= Fuse (hydraulic) =

Mechanical blockage used to prevent loss of working fluid in an emergency

In hydraulic systems, a fuse (or velocity fuse) is a component which prevents the sudden loss of hydraulic fluid pressure. It is a safety feature, designed to allow systems to continue operating, or at least to not fail catastrophically, in the event of a system breach. It does this by stopping or greatly restricting the flow of hydraulic fluid through the fuse if the flow exceeds a threshold.

The term "fuse" is used here in analogy with electrical fuses which perform a similar function.

Hydraulic systems rely on high pressures (usually over 7000 kPa) to work properly. If a hydraulic system loses fluid pressure, such as due to a burst hydraulic hose, it will become inoperative and components such as actuators may collapse. This is an undesirable condition in life-critical systems such as aircraft or heavy machinery, such as forklifts. Hydraulic fuses help guard against catastrophic failure of a hydraulic system by automatically isolating the defective branch.

When a hydraulic system is damaged, there is generally a rapid flow of hydraulic fluid towards the breach. Most hydraulic fuses detect this flow and seal themselves (or restrict flow) if the flow exceeds a predetermined limit. There are many different fuse designs but most involve a passive spring-controlled mechanism which closes when the pressure differential across the fuse becomes excessive.

Many gas station pumps are equipped with a velocity fuse to limit gasoline flow. The fuse can be heard to engage with a "click" on some pumps if the nozzle trigger is depressed fully. A slight reduction in fuel flow can be observed. The fuse resets instantly upon releasing the trigger.

==Types==
There are two types of hydraulic fuses. The first one acts like a pressure relief valve, venting in case of a pressure surge. The second is like a check valve. The only difference is a check valve is in place to prevent upstream fluid from coming back and venting out. A fuse is in place before the venting area and stops fluid from venting forward of it.

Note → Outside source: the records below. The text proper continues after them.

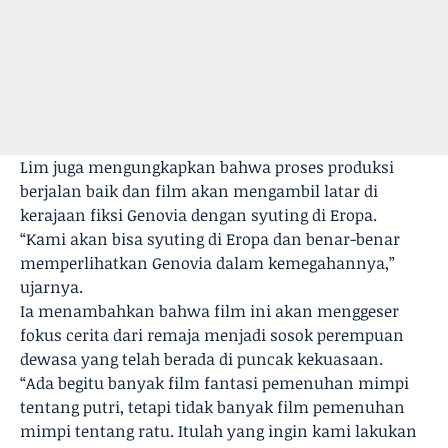
Lim juga mengungkapkan bahwa proses produksi
berjalan baik dan film akan mengambil latar di
kerajaan fiksi Genovia dengan syuting di Eropa.
“Kami akan bisa syuting di Eropa dan benar-benar
memperlihatkan Genovia dalam kemegahannya,”
ujarnya.
Ia menambahkan bahwa film ini akan menggeser
fokus cerita dari remaja menjadi sosok perempuan
dewasa yang telah berada di puncak kekuasaan.
“Ada begitu banyak film fantasi pemenuhan mimpi
tentang putri, tetapi tidak banyak film pemenuhan
mimpi tentang ratu. Itulah yang ingin kami lakukan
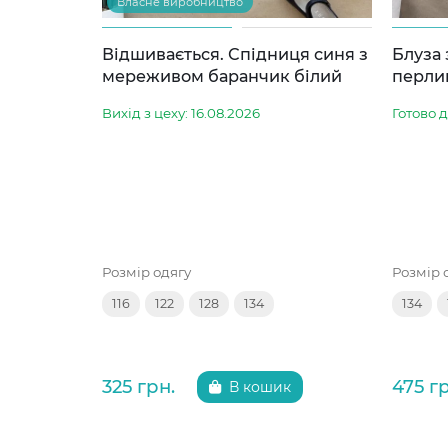
Власне виробництво
Відшивається. Спідниця синя з
Блуза
мереживом баранчик білий
перли
Вихід з цеху: 16.08.2026
Готово 
Розмір одягу
Розмір 
116
122
128
134
134
325 грн.
475 г
В кошик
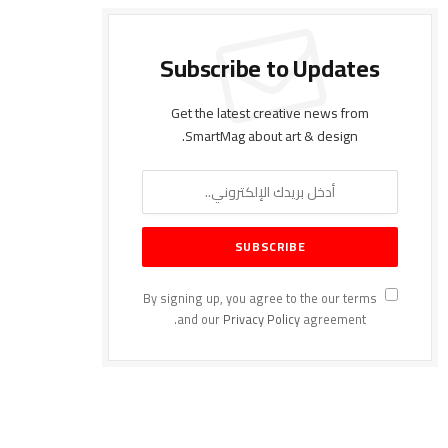
Subscribe to Updates
Get the latest creative news from
SmartMag about art & design.
By signing up, you agree to the our terms
and our
Privacy Policy
agreement.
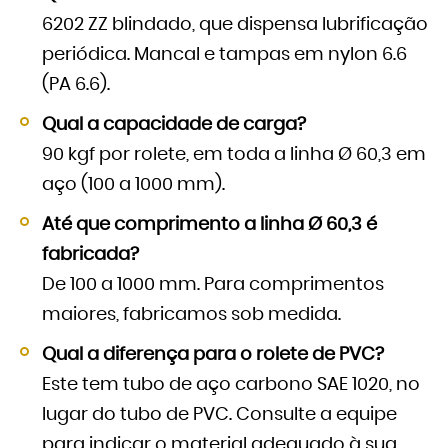
6202 ZZ blindado, que dispensa lubrificação
periódica. Mancal e tampas em nylon 6.6
(PA 6.6).
Qual a capacidade de carga?
90 kgf por rolete, em toda a linha Ø 60,3 em
aço (100 a 1000 mm).
Até que comprimento a linha Ø 60,3 é
fabricada?
De 100 a 1000 mm. Para comprimentos
maiores, fabricamos sob medida.
Qual a diferença para o rolete de PVC?
Este tem tubo de aço carbono SAE 1020, no
lugar do tubo de PVC. Consulte a equipe
para indicar o material adequado à sua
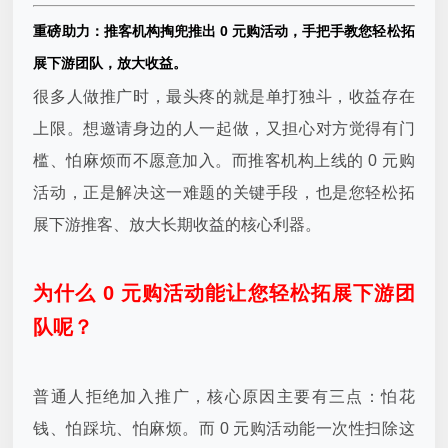
重磅助力：推客机构掏兜推出 0 元购活动，手把手教您轻松拓
展下游团队，放大收益。
很多人做推广时，最头疼的就是单打独斗，收益存在
上限。想邀请身边的人一起做，又担心对方觉得有门
槛、怕麻烦而不愿意加入。而推客机构上线的 0 元购
活动，正是解决这一难题的关键手段，也是您轻松拓
展下游推客、放大长期收益的核心利器。
为什么 0 元购活动能让您轻松拓展下游团
队呢？
普通人拒绝加入推广，核心原因主要有三点：怕花
钱、怕踩坑、怕麻烦。而 0 元购活动能一次性扫除这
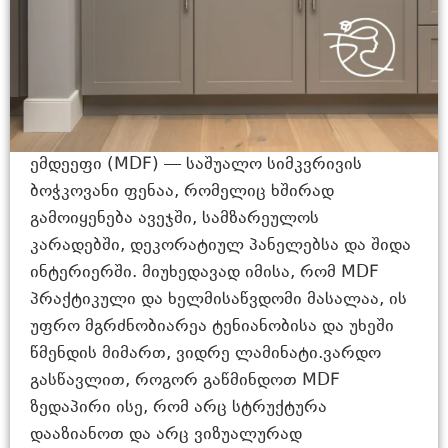
ემდეეფი (MDF) — საშუალო სიმკვრივის
ბოჭკოვანი ფენაა, რომელიც ხშირად
გამოიყენება ავეჯში, სამზარეულოს
კარადებში, დეკორატიულ პანელებსა და შიდა
ინტერიერში. მიუხედავად იმისა, რომ MDF
პრაქტიკული და ხელმისაწვდომი მასალაა, ის
უფრო მგრძნობიარეა ტენიანობისა და უხეში
წმენდის მიმართ, ვიდრე ლამინატი.ვარდო
გასწავლით, როგორ გაწმინდოთ MDF
ზედაპირი ისე, რომ არც სტრუქტურა
დააზიანოთ და არც ვიზუალურად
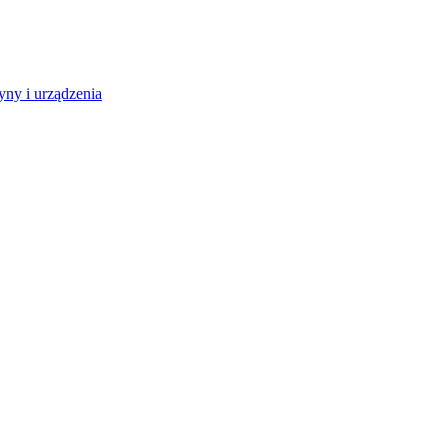
ny i urządzenia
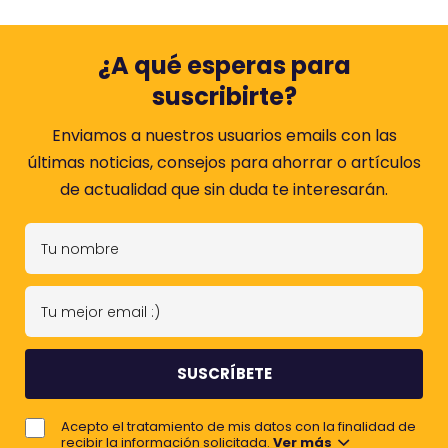
¿A qué esperas para
suscribirte?
Enviamos a nuestros usuarios emails con las
últimas noticias, consejos para ahorrar o artículos
de actualidad que sin duda te interesarán.
T
u
n
T
o
u
m
m
b
e
r
j
e
Acepto el tratamiento de mis datos con la finalidad de
o
recibir la información solicitada.
Ver más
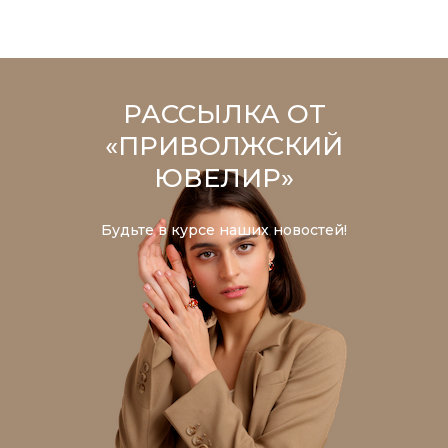
РАССЫЛКА ОТ
«ПРИВОЛЖСКИЙ
ЮВЕЛИР»
Будьте в курсе наших новостей!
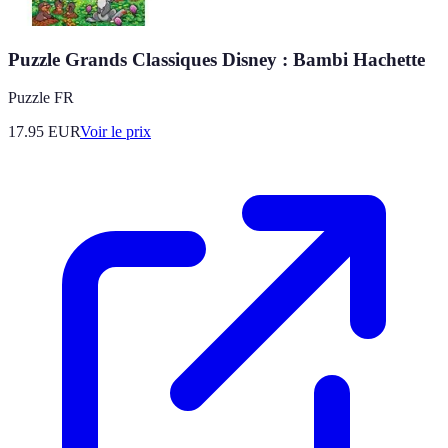
Puzzle Grands Classiques Disney : Bambi Hachette
Puzzle FR
17.95
EUR
Voir le prix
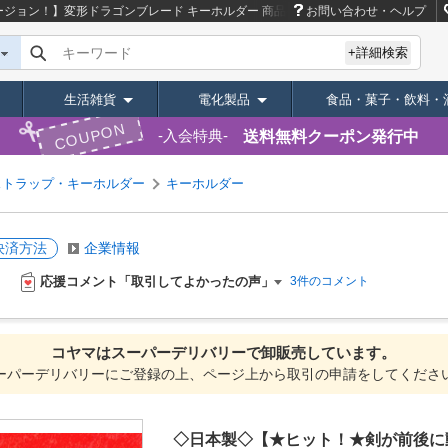
ジョン！】変形ドラゴンブレード キーホルダー
商品ページ｜卸・仕入れサイト【
お問い合わせ・ヘルプ
キーワード
+詳細検索
生活雑貨
電化製品
食品・菓子・飲料・
COUPON
送料無料クーポン発行中
入会特典
ストラップ・キーホルダー
キーホルダー
決済方法
企業情報
応援コメント「取引してよかったの声」
3件のコメント
コヤマは
スーパーデリバリーで
卸販売しています。
ーパーデリバリーにご登録の上、ページ上から取引の申請をしてくださ
◇日本製◇【★ヒット！★剣が前後に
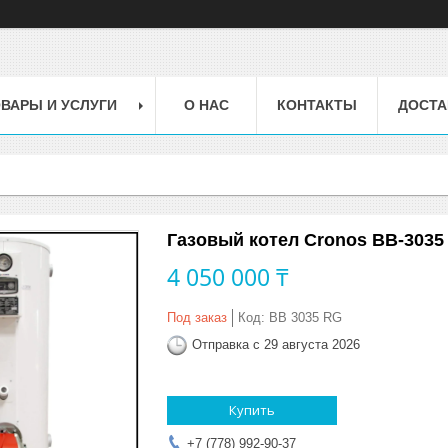
ВАРЫ И УСЛУГИ
О НАС
КОНТАКТЫ
ДОСТА
Газовый котел Cronos BB-3035
4 050 000 ₸
Под заказ
Код:
BB 3035 RG
Отправка с 29 августа 2026
Купить
+7 (778) 992-90-37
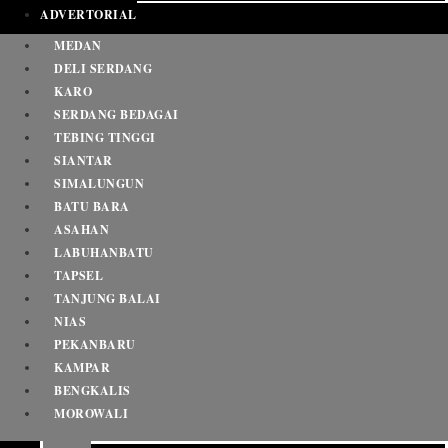
ADVERTORIAL
MEDAN
DELI SERDANG
KARO
SERDANG BEDAGAI
TEBING TINGGI
SIANTAR
SIMALUNGUN
BATU BARA
ASAHAN
LABUHANBATU
TAPSEL
TANJUNG BALAI
NIAS
PEKANBARU
KAMPAR
BENGKALIS
MOROWALI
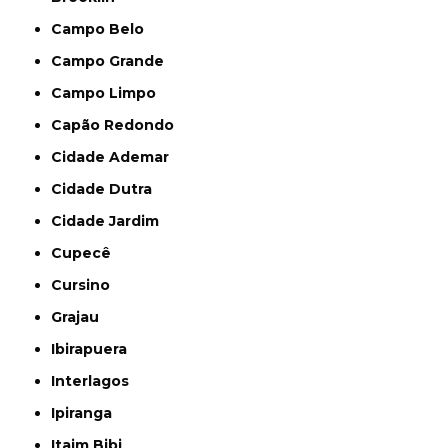
Campo Belo
Campo Grande
Campo Limpo
Capão Redondo
Cidade Ademar
Cidade Dutra
Cidade Jardim
Cupecê
Cursino
Grajau
Ibirapuera
Interlagos
Ipiranga
Itaim Bibi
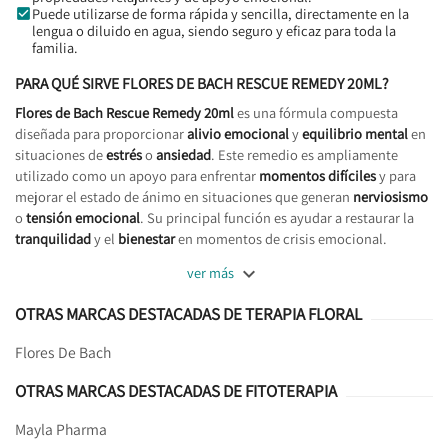
Puede utilizarse de forma rápida y sencilla, directamente en la
lengua o diluido en agua, siendo seguro y eficaz para toda la
familia.
PARA QUÉ SIRVE FLORES DE BACH RESCUE REMEDY 20ML?
Flores de Bach Rescue Remedy 20ml
es una fórmula compuesta
diseñada para proporcionar
alivio emocional
y
equilibrio mental
en
situaciones de
estrés
o
ansiedad
. Este remedio es ampliamente
utilizado como un apoyo para enfrentar
momentos difíciles
y para
mejorar el estado de ánimo en situaciones que generan
nerviosismo
o
tensión emocional
. Su principal función es ayudar a restaurar la
tranquilidad
y el
bienestar
en momentos de crisis emocional.

ver más
OTRAS MARCAS DESTACADAS DE TERAPIA FLORAL
Flores De Bach
OTRAS MARCAS DESTACADAS DE FITOTERAPIA
Mayla Pharma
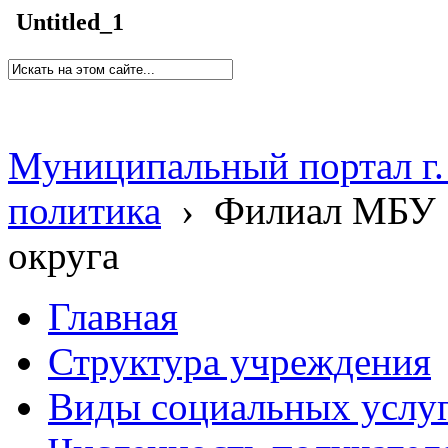
Untitled_1
Муниципальный портал г.
политика
›
Филиал МБУ 
округа
Главная
Структура учреждения
Виды социальных услу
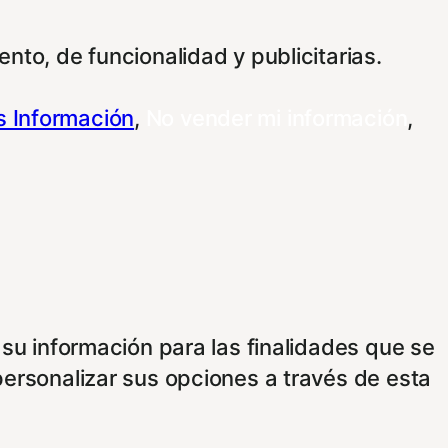
nto, de funcionalidad y publicitarias.
 Información
,
No vender mi información
,
 su información para las finalidades que se
personalizar sus opciones a través de esta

Hydraulic fuses are not a perfect solution to fluid loss. They are ineffective against slow, seeping loss of hydraulic fluid, and they may be unable to prevent fluid loss in the event of a catastrophic system failure involving multiple breaches to hydraulic lines. Also, when a fuse activates it is likely that the system will no longer function as designed, as hydraulically actuated devices may be present in the section isolated by the fuse.

Depending on the system, hydraulic fuses may reset automatically after a delay, or may require manual re-opening. Forklift main hoist cylinders are usually equipped with a fuse built into the hose adapter at the base of the cylinder that resets immediately upon stopping the flow.

==In dam spillways==
In the design of a spillway for a dam, a fuse plug is a water retaining structure designed to wash out in a controlled fashion if the main dam is in danger of overtopping due to flood, and if the normal spillway channel is insufficient to control the overtopping.